# PROBLEM REQUIREMENTS:
Starting with the first item and going on through the line with "genus: Corvus", format the items as a two-column CSV with the headers field and value. Give one row per item, with its text under field and its answer under value, each in a single quoted field with line breaks turned into spaces.

# EXERCISE MATERIAL:
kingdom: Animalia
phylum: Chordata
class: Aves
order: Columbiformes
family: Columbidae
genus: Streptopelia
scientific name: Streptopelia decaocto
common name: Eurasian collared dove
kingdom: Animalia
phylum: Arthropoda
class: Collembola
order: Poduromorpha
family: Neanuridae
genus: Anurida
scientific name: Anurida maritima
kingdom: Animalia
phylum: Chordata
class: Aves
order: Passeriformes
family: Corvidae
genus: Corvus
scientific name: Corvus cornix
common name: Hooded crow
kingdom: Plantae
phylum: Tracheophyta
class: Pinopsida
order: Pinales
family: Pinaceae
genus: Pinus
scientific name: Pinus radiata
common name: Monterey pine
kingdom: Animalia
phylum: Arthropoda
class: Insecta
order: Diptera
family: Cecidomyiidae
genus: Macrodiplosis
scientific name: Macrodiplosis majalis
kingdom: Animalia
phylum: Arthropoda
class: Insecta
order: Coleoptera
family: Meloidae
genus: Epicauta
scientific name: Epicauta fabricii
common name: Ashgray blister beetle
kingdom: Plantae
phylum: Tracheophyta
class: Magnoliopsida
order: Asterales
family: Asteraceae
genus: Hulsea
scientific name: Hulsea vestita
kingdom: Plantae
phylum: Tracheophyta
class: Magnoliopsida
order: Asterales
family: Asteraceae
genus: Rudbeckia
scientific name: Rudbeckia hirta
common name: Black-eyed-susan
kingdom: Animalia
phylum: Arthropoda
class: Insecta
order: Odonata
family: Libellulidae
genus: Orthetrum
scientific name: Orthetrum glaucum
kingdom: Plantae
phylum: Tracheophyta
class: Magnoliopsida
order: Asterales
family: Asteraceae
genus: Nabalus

# WRITTEN SOLUTION:
field,value
"kingdom:","Animalia"
"phylum:","Chordata"
"class:","Aves"
"order:","Columbiformes"
"family:","Columbidae"
"genus:","Streptopelia"
"scientific name:","Streptopelia decaocto"
"common name:","Eurasian collared dove"
"kingdom:","Animalia"
"phylum:","Arthropoda"
"class:","Collembola"
"order:","Poduromorpha"
"family:","Neanuridae"
"genus:","Anurida"
"scientific name:","Anurida maritima"
"kingdom:","Animalia"
"phylum:","Chordata"
"class:","Aves"
"order:","Passeriformes"
"family:","Corvidae"
"genus:","Corvus"